Answering the phone on a cold December morning in 1983, Frances Peabody shuddered with fear and confusion as her daughter Barbara delivered the news that her son Peter Vom Lehn, 28, was gravely ill and had been hospitalized. An unfamiliar term, “AIDS,” was also mentioned. “We didn’t know a thing about the disease,” says Peabody. “I scarcely knew the word.”
A few months later, Peabody, then 80, went from her home in Portland, Maine, to Santa Fe, where she and other family members buried her grandson’s ashes in the rose garden behind his great-uncle’s hilltop house. There and then, Peabody decided she had to act. “We had been through this awful year with him,” she says now. “I knew it was going to happen again to other people, and I knew they weren’t prepared.”
Within months of the funeral, with the help of a group of Portland gay residents, Peabody, now 96, established Maine’s first AIDS information hotline, which grew into a network of social services for people with AIDS. Then, five years ago, she spearheaded the effort to found the state’s first AIDS hospice. (The facility was initially meant for those in the last stages of the illness, but with advances in treatment, some residents now use it as a halfway house between hospital and home.) In honor of her efforts, the four-story, 18-room, Victorian bears her name: Peabody House.
But Peabody, known as “Hurricane Frannie,” is not merely a figurehead for the house that has been home for 36 men and women (half have died). In addition to a sprightliness that belies her age, Peabody, whose own family dates back to colonial days, brings access to funding and an understanding of the politics of organization. Tapping her blue-blood ties, she persuaded Portland philanthropist Peter Haffenreffer, 62, to secure a $165,000 loan for the house. “She really made me into an activist,” says Haffenreffer. She also gave speeches, helped raise money and, so the story goes, even stripped wallpaper during the building’s renovation. “I didn’t do that,” Peabody insists. “I brought some food or something.”
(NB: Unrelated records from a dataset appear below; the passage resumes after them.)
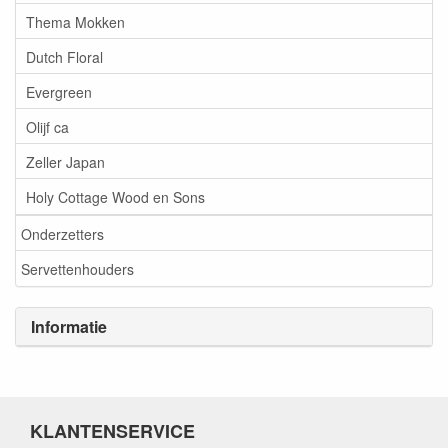
Thema Mokken
Dutch Floral
Evergreen
Olijf ca
Zeller Japan
Holy Cottage Wood en Sons
Onderzetters
Servettenhouders
Informatie
KLANTENSERVICE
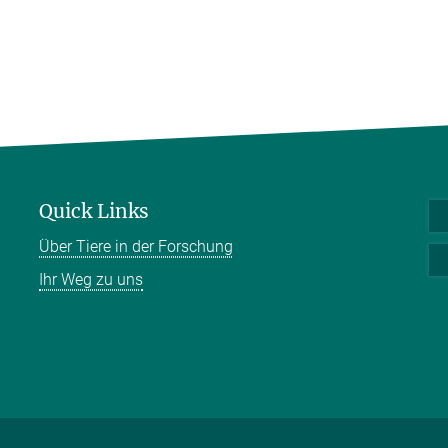
Quick Links
Über Tiere in der Forschung
Ihr Weg zu uns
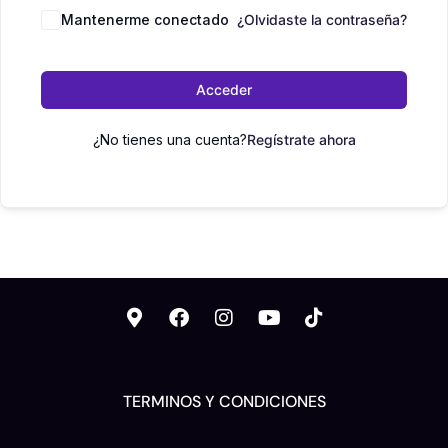
Mantenerme conectado
¿Olvidaste la contraseña?
Acceder
¿No tienes una cuenta?
Regístrate ahora
TERMINOS Y CONDICIONES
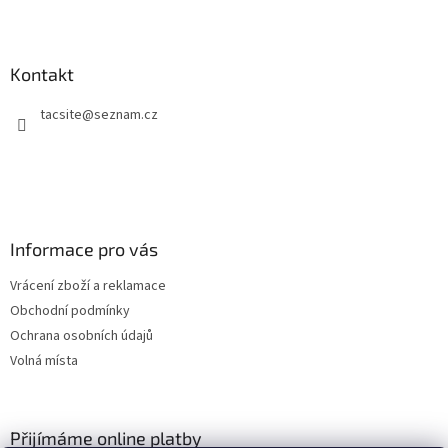
Z
á
p
a
Kontakt
t
tacsite
@
seznam.cz
í
Informace pro vás
Vrácení zboží a reklamace
Obchodní podmínky
Ochrana osobních údajů
Volná místa
Přijímáme online platby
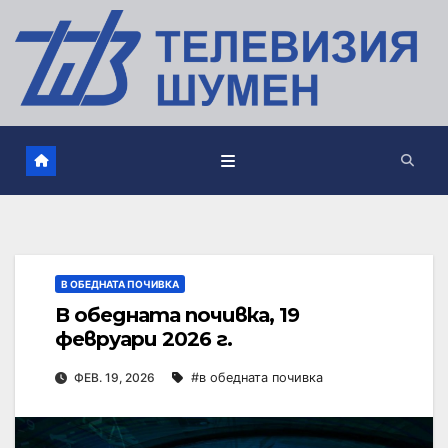
В ОБЕДНАТА ПОЧИВКА
В обедната почивка, 19
февруари 2026 г.
ФЕВ. 19, 2026
#в обедната почивка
Once inside the hospice, Peabody sheds her celebrity and becomes, as her purple badge reads, just “Frannie.” Equal parts deity and den mother, she offers words of encouragement and every so often a batch of her famous custard. “She’s like the mother I didn’t have,” says Maria Santana, 43, herself the mother of nine, who was diagnosed with AIDS in the late 1980s. “She’s just the sweetest lady.”
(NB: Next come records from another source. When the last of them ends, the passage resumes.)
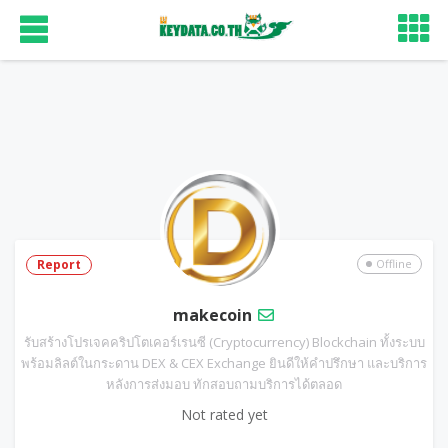
Report
Offline
makecoin
รับสร้างโปรเจคคริปโตเคอร์เรนซี (Cryptocurrency) Blockchain ทั้งระบบ
พร้อมลิลต์ในกระดาน DEX & CEX Exchange ยินดีให้คำปรึกษา และบริการ
หลังการส่งมอบ ทักสอบถามบริการได้ตลอด
Not rated yet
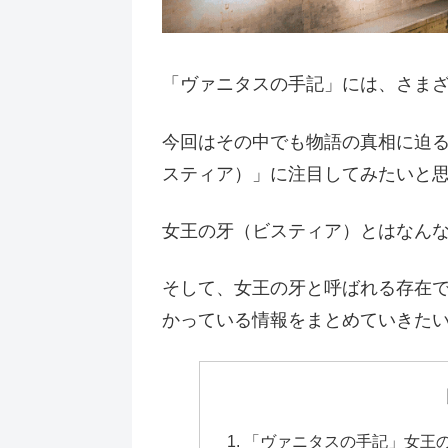
「ヴァニタスの手記」には、さま
今回はその中でも物語の真相に迫
スティア）」に注目してみたいと
女王の牙（ビスティア）とはなん
そして、女王の牙と呼ばれる存在
かっている情報をまとめていきた
「ヴァニタスの手記」女王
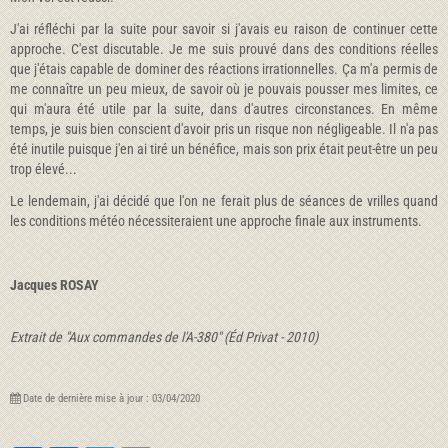
J'ai réfléchi par la suite pour savoir si j'avais eu raison de continuer cette
approche. C'est discutable. Je me suis prouvé dans des conditions réelles
que j'étais capable de dominer des réactions irra­tionnelles. Ça m'a permis de
me connaître un peu mieux, de savoir où je pouvais pousser mes limites, ce
qui m'aura été utile par la suite, dans d'autres circonstances. En même
temps, je suis bien conscient d'avoir pris un risque non négligeable. Il n'a pas
été inutile puisque j'en ai tiré un bénéfice, mais son prix était peut-être un peu
trop élevé...
Le lendemain, j'ai décidé que l'on ne ferait plus de séances de vrilles quand
les conditions météo nécessiteraient une approche finale aux instruments.
Jacques ROSAY
Extrait de "Aux commandes de l'A-380" (Éd Privat - 2010)
Date de dernière mise à jour : 03/04/2020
At first, the politically conservative great-grandmother of eight might not seem the likeliest candidate to spark an AIDS movement. But Peabody has always championed causes. The older of two children of the late Francis Wilson, a lawyer, and Charlotte Wilson, a home-maker, the Washington, D.C.-born Peabody rolled bandages during World War I. After graduating from Smith College in 1925, she got a job at Macy’s in New York City. There she met Millard Peabody, one of the store’s several managers. Married in 1927, the couple moved back to Boston, where Millard ran his family’s shoe manufacturing company and Frannie dove headlong into motherhood (they had five children) and charity work. “It seemed as if she were stuffing envelopes all the time when I was a kid,” recalls daughter Louise, 57, an artist in Southampton, N.Y.
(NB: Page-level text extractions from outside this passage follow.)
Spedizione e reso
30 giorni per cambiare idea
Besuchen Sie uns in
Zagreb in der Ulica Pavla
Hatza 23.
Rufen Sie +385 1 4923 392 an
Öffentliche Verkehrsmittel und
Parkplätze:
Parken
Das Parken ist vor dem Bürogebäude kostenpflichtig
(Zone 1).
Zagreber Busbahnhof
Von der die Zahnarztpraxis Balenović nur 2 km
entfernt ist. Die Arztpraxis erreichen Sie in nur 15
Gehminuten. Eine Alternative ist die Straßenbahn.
But good deeds couldn’t shield Peabody from tragedy. In 1931 her eldest son died of crib death at the age of 3 months, and six years later three of her children contracted polio (only one, Charlotte, 69, still has lingering effects of the disease). Overcome by the family’s woes, she avoided medical causes. “I had enough of it in my own family,” says Peabody, whose husband died of a heart attack in 1962. “[But] I felt differently after AIDS started.”
As daughter Barbara, 66, an artist in Albuquerque, says, “The whole experience of losing Peter kind of changed her.” As has the fact that Peter’s uncle Sandy, 62, a developer, is openly gay. Peabody, who sports a feather boa in Portland’s annual gay pride parade, also wears a red ribbon pinned with a golden angel—a gift from an AIDS patient who died just before Peabody House opened. “I’m going to wear it until the epidemic is over,” Peabody says, “and I’m afraid that will be a long time.”